If we take the biggest, toughest and most intractable problem of any community we see immediately that the reason it is so is clearly that the community does not have the ability to deal with it.   Water quality is an issue only in places where the community action system has been unable to deal with it.   That might be because the community action system is not big enough to address it from a systemic basis, or that the leadership capacity is not strong enough or the collective container is not robust enough, or any combination.   Ultimately the biggest problem for any community is: what do we need to do to get our collective power and action working on our toughest problems so that they are no longer our toughest problems?

I wrote a short note on the plane coming home from Denver, and it relates to how absolutely critical harvest is, in terms of focusing our eyes on the ways in which any conversation or meeting might affect a community’s action system.   This is an attempt to caputre a simple form of the pitfalls of a false action/talk dichotomy and the necessity for learning, reflection and inquiry in a system.

“If we are wanting stuff to get done by any system, the first question is an appreciative inquiry into how things usually get done in the system so that we know what we are harvesting intoand we understand what forms of harvest will best serve the actions we want to take as a result of any conversation.

But what do we do when the system itself is not up to the task of taking action on a large problem?   In that case, the inquiry has to find a way to get the system to act on itself to create the conditions and change necessary for it to become powerful enough to move into action on the intractable problem.   This is difficult because it requires “bootstrapping” the system to see itself and then teach itself to be bigger and more powerful.”
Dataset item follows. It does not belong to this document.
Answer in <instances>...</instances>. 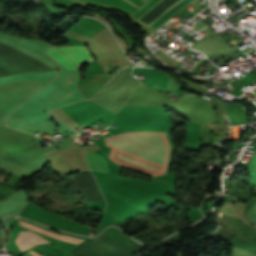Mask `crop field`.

I don’t know how to do this. But I feel deeply that THIS is the challenge.   We can solve global warming IF we figure out how the world community action system can develop the capacity to address the problem.   If we don’t develop that capacity, we won’t solve the problem.   We can break it into more manageable bits and pieces that fit what we can already do, but global warming is an emergent phenomenon and it needs an emergent response.   So what is the biggest problem?   Not global warming…it is us…the biggest problem is the inability of our existing systems to address it.     And to me, daunting as it is, that seems like work we can actually do togather.

So that is where I am currently, as a facilitator of deep conversation, interested in how we can connect inquiry, talk, harvest and action to find and use the power we need to make to big changes our world needs.

Your thoughts?   What seems especially interesting about this take on wicked problems?